Sur la base de la présente évaluation, la Commission estime qu’aucune nouvelle mesure ne semble à ce stade devoir être prise dans le cadre de la procédure concernant les déficits excessifs visant la Grèce. La notification PDE de septembre prochain, la présentation du projet de budget pour 2006 et les prévisions d’automne 2005 des services de la Commission, de même que le rapport que les autorités grecques doivent présenter en octobre en vertu de la décision du Conseil du 17 février 2005, sont autant de documents qui fourniront des informations supplémentaires sur la base desquelles une nouvelle évaluation de la façon dont les autorités grecques se conforment à cette décision du Conseil pourra être réalisée avant la fin de l’année.

[1] Ces chiffres portant sur 2004 n’ont pas été validés par Eurostat le 18 mars 2005. Ils doivent être considérés comme provisoires et susceptibles d’être revus à la hausse. Les divers problèmes sous-jacents sont discutés dans la présente section.

[2] Ce chiffre est de 6,0% du PIB sur base des comptes nationaux (SEC95), c.à..d. en excluant les flux de paiements liés à des accords de swap.

[3] Y compris celles qui ont été rendues publiques le 29 mars.

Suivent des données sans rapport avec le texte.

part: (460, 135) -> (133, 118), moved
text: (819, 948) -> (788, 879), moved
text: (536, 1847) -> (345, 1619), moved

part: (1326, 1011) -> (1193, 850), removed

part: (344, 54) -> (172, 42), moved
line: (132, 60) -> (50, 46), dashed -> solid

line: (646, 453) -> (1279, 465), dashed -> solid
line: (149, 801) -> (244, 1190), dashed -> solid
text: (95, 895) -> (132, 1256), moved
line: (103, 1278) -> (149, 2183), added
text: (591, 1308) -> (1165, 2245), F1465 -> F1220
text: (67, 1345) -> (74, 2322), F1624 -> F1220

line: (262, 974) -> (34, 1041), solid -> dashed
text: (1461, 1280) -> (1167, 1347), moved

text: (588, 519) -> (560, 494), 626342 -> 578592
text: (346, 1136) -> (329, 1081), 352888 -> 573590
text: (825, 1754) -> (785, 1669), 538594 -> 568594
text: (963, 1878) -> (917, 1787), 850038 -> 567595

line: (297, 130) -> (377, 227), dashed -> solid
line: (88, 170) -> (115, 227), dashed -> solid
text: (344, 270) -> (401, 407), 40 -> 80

[4] Voir la recommandation de la Commission pour un avis du Conseil sur le programme de stabilité actualisé de la Grèce, 2004-2007 - SEC(2005) 440 du 4.6.2005.

[5] Si l’on prend comme base le PIB nominal dans le scénario de référence utilisé pour évaluer le programme, à l’instar de ce qui a été fait dans les prévisions du printemps 2005 des services de la Commission, le chiffre réel devrait être proche de 0,55% du PIB.

[6] Les projections du programme impliquent notamment une hausse du ratio des cotisations sociales effectives (le rapport entre les recettes de sécurité sociale et la rémunération totale des salariés) de plus d’un point de pourcentage. Le programme semble effectuer une projection dans l’avenir des fortes hausses observées dans le passé, ce qui ne paraît pas justifié.

[7] La forte baisse de la part des salaires et de la consommation intermédiaire dans le PIB que prévoit le projet de budget est en opposition frontale avec les tendances observées dans le passé récent, au cours duquel ces postes se sont montrés particulièrement rebelles à la baisse et ont été à l’origine de dérapages budgétaires significatifs.

[8] En ce qui concerne les cotisations sociales et les salaires, les divergences entre les chiffres avancés par le gouvernement grec et les prévisions du printemps 2005 s’expliquent par l’action des mêmes facteurs que pour 2005 (voir notes 4 et 5 ci-dessus), amplifiée, dans le cas des cotisations sociales, par l’effet de report de la divergence en 2005. Pour les subventions de l’UE, les problèmes signalés par Eurostat, conjugués à la faible capacité d’absorption observée par le passé, justifient l’évaluation plus prudente de la Commission.

[9] Selon le programme, le montant des paiements d’intérêts devrait croître de plus de 9% en termes nominaux en 2006. Une hausse aussi importante ne paraît pas compatible avec les projections sur l’évolution de la dette et des taux d’intérêt. Le montant effectif, ramené au PIB, pourrait donc s’avérer inférieur au chiffre retenu dans le programme.